In 2016, Food for Thought Restaurant Group (“FFTRG”), a wholly-owned subsidiary of BBX Capital, entered into area development and franchise agreements with MOD Pizza related to the development of up to approximately 60 MOD Pizza franchised restaurant locations throughout Florida. Through 2019, FFTRG had opened nine restaurant locations. As a result of FFTRG’s overall operating performance and the Company’s goal of streamlining its investment verticals, the Company entered into an agreement with MOD Pizza to terminate the area development and franchise agreements and transferred seven of its restaurant locations, including the related assets, operations, and lease obligations, to MOD Pizza during the third quarter of 2019. In addition, the Company closed the remaining two locations and terminated the related lease agreements.
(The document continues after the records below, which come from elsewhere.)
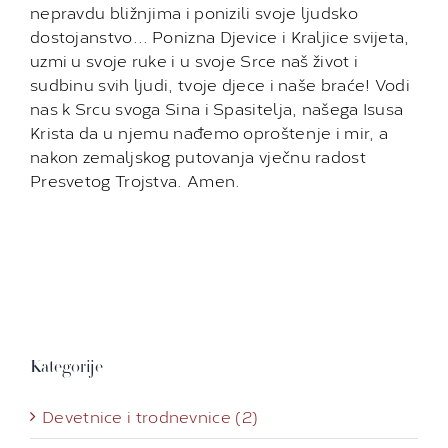
neprav­du bližnjima i ponizili svoje ljud­sko
dostojanstvo… Ponizna Djevice i Kraljice svijeta,
uzmi u svoje ruke i u svoje Srce naš život i
sudbinu svih ljudi, tvoje djece i naše braće! Vodi
nas k Srcu svo­ga Sina i Spasitelja, našega Isusa
Krista da u njemu nađemo oproštenje i mir, a
nakon zemaljskog putovanja vječnu ra­dost
Presvetog Trojstva. Amen.
Kategorije
Devetnice i trodnevnice (2)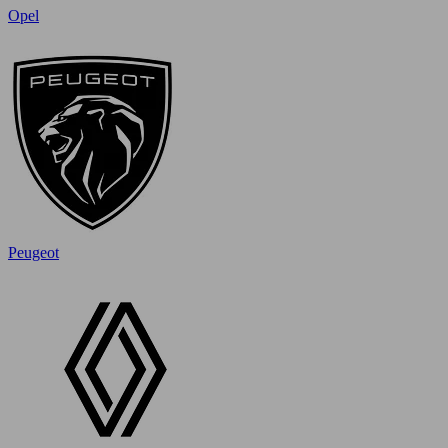
Opel
Peugeot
In connection with the transfer of the seven restaurant locations to MOD Pizza, the Company recognized an aggregate impairment loss of $4.0 million related to the disposal group, which included property and equipment, intangible assets, and net lease liabilities. In addition, prior to the transaction, the Company previously recognized $2.7 million of impairment losses associated with property and equipment at three restaurant locations. Accordingly, the Company recognized $6.7 million of impairment losses associated with its investment in MOD Pizza restaurant locations during the year ended December 31, 2019.